> _Your assignment_
Set down each line of the data below exactly.

[Start of Attachment]

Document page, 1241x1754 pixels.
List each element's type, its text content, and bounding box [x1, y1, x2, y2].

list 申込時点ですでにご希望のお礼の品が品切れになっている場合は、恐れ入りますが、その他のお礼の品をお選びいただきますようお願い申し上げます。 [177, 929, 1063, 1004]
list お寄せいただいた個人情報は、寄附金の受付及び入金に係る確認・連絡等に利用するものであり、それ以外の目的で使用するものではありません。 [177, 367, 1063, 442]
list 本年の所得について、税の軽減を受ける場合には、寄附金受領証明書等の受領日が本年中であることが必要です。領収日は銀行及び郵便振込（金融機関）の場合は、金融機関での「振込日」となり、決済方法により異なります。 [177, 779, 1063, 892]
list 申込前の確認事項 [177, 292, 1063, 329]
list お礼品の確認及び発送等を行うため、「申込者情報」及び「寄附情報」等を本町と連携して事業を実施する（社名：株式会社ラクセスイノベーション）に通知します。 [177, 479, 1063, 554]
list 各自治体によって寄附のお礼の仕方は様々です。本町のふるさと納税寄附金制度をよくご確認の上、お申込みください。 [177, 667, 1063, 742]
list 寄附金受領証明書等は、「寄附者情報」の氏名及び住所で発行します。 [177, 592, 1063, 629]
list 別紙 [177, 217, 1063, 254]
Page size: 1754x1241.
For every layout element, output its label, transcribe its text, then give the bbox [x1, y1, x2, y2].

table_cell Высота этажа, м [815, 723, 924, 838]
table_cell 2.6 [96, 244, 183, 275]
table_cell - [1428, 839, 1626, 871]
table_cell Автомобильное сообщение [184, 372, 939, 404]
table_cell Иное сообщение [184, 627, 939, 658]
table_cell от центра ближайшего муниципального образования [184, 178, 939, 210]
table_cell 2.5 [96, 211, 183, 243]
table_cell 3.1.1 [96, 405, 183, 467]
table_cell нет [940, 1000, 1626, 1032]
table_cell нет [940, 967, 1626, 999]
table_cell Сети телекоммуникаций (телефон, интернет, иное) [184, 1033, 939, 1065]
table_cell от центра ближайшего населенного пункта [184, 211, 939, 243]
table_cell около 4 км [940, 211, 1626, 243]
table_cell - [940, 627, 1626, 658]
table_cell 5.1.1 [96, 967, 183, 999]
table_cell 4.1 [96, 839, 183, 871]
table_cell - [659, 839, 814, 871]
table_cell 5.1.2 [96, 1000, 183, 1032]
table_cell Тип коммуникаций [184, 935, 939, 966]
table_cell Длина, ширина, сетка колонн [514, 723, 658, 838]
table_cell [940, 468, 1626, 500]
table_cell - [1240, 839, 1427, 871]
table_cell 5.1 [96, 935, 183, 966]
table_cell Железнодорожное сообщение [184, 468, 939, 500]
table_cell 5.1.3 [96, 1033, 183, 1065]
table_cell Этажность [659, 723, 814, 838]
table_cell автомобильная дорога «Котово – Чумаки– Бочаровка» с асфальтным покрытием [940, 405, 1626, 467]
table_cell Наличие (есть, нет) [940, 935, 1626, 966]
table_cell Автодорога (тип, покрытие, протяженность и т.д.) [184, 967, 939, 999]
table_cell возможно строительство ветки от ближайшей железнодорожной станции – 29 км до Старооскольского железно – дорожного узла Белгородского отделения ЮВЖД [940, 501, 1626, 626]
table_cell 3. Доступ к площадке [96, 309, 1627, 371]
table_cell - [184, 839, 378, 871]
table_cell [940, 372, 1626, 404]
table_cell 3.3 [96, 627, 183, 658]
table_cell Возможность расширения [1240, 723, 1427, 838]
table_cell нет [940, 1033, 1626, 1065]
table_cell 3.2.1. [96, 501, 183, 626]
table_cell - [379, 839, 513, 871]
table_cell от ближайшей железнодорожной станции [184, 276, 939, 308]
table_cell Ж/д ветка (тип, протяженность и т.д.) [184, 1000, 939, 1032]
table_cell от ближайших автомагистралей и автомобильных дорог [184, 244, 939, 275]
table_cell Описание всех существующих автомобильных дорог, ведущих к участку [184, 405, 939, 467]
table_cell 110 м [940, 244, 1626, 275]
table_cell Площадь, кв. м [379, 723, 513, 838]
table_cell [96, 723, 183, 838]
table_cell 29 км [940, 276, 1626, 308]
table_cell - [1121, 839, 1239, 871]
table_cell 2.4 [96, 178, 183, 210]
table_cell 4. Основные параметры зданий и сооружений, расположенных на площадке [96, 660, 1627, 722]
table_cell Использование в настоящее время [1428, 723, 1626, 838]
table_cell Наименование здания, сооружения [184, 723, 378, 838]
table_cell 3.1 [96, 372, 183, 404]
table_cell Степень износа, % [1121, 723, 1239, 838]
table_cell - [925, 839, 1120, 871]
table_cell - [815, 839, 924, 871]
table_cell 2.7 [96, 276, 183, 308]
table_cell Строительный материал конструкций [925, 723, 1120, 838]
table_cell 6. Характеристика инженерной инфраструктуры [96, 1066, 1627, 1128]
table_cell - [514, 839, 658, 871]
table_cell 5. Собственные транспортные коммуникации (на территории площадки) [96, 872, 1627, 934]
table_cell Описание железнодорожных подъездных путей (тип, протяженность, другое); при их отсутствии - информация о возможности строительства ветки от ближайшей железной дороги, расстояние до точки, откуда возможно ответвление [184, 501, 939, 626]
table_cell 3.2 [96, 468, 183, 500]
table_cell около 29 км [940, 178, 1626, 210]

[End of Attachment]

> _Reply_
Document page, 1241x1754 pixels.
List each element's type, its text content, and bounding box [x1, y1, x2, y2].

list 申込時点ですでにご希望のお礼の品が品切れになっている場合は、恐れ入りますが、その他のお礼の品をお選びいただきますようお願い申し上げます。 [177, 929, 1063, 1004]
list お寄せいただいた個人情報は、寄附金の受付及び入金に係る確認・連絡等に利用するものであり、それ以外の目的で使用するものではありません。 [177, 367, 1063, 442]
list 本年の所得について、税の軽減を受ける場合には、寄附金受領証明書等の受領日が本年中であることが必要です。領収日は銀行及び郵便振込（金融機関）の場合は、金融機関での「振込日」となり、決済方法により異なります。 [177, 779, 1063, 892]
list 申込前の確認事項 [177, 292, 1063, 329]
list お礼品の確認及び発送等を行うため、「申込者情報」及び「寄附情報」等を本町と連携して事業を実施する（社名：株式会社ラクセスイノベーション）に通知します。 [177, 479, 1063, 554]
list 各自治体によって寄附のお礼の仕方は様々です。本町のふるさと納税寄附金制度をよくご確認の上、お申込みください。 [177, 667, 1063, 742]
list 寄附金受領証明書等は、「寄附者情報」の氏名及び住所で発行します。 [177, 592, 1063, 629]
list 別紙 [177, 217, 1063, 254]
Page size: 1754x1241.
For every layout element, output its label, transcribe its text, then give the bbox [x1, y1, x2, y2].

table_cell Высота этажа, м [815, 723, 924, 838]
table_cell 2.6 [96, 244, 183, 275]
table_cell - [1428, 839, 1626, 871]
table_cell Автомобильное сообщение [184, 372, 939, 404]
table_cell Иное сообщение [184, 627, 939, 658]
table_cell от центра ближайшего муниципального образования [184, 178, 939, 210]
table_cell 2.5 [96, 211, 183, 243]
table_cell 3.1.1 [96, 405, 183, 467]
table_cell нет [940, 1000, 1626, 1032]
table_cell нет [940, 967, 1626, 999]
table_cell Сети телекоммуникаций (телефон, интернет, иное) [184, 1033, 939, 1065]
table_cell от центра ближайшего населенного пункта [184, 211, 939, 243]
table_cell около 4 км [940, 211, 1626, 243]
table_cell - [940, 627, 1626, 658]
table_cell 5.1.1 [96, 967, 183, 999]
table_cell 4.1 [96, 839, 183, 871]
table_cell - [659, 839, 814, 871]
table_cell 5.1.2 [96, 1000, 183, 1032]
table_cell Тип коммуникаций [184, 935, 939, 966]
table_cell Длина, ширина, сетка колонн [514, 723, 658, 838]
table_cell [940, 468, 1626, 500]
table_cell - [1240, 839, 1427, 871]
table_cell 5.1 [96, 935, 183, 966]
table_cell Железнодорожное сообщение [184, 468, 939, 500]
table_cell 5.1.3 [96, 1033, 183, 1065]
table_cell Этажность [659, 723, 814, 838]
table_cell автомобильная дорога «Котово – Чумаки– Бочаровка» с асфальтным покрытием [940, 405, 1626, 467]
table_cell Наличие (есть, нет) [940, 935, 1626, 966]
table_cell Автодорога (тип, покрытие, протяженность и т.д.) [184, 967, 939, 999]
table_cell возможно строительство ветки от ближайшей железнодорожной станции – 29 км до Старооскольского железно – дорожного узла Белгородского отделения ЮВЖД [940, 501, 1626, 626]
table_cell 3. Доступ к площадке [96, 309, 1627, 371]
table_cell - [184, 839, 378, 871]
table_cell [940, 372, 1626, 404]
table_cell 3.3 [96, 627, 183, 658]
table_cell Возможность расширения [1240, 723, 1427, 838]
table_cell нет [940, 1033, 1626, 1065]
table_cell 3.2.1. [96, 501, 183, 626]
table_cell - [379, 839, 513, 871]
table_cell от ближайшей железнодорожной станции [184, 276, 939, 308]
table_cell Ж/д ветка (тип, протяженность и т.д.) [184, 1000, 939, 1032]
table_cell от ближайших автомагистралей и автомобильных дорог [184, 244, 939, 275]
table_cell Описание всех существующих автомобильных дорог, ведущих к участку [184, 405, 939, 467]
table_cell 110 м [940, 244, 1626, 275]
table_cell Площадь, кв. м [379, 723, 513, 838]
table_cell [96, 723, 183, 838]
table_cell 29 км [940, 276, 1626, 308]
table_cell - [1121, 839, 1239, 871]
table_cell 2.4 [96, 178, 183, 210]
table_cell 4. Основные параметры зданий и сооружений, расположенных на площадке [96, 660, 1627, 722]
table_cell Использование в настоящее время [1428, 723, 1626, 838]
table_cell Наименование здания, сооружения [184, 723, 378, 838]
table_cell 3.1 [96, 372, 183, 404]
table_cell Степень износа, % [1121, 723, 1239, 838]
table_cell - [925, 839, 1120, 871]
table_cell - [815, 839, 924, 871]
table_cell 2.7 [96, 276, 183, 308]
table_cell Строительный материал конструкций [925, 723, 1120, 838]
table_cell 6. Характеристика инженерной инфраструктуры [96, 1066, 1627, 1128]
table_cell - [514, 839, 658, 871]
table_cell 5. Собственные транспортные коммуникации (на территории площадки) [96, 872, 1627, 934]
table_cell Описание железнодорожных подъездных путей (тип, протяженность, другое); при их отсутствии - информация о возможности строительства ветки от ближайшей железной дороги, расстояние до точки, откуда возможно ответвление [184, 501, 939, 626]
table_cell 3.2 [96, 468, 183, 500]
table_cell около 29 км [940, 178, 1626, 210]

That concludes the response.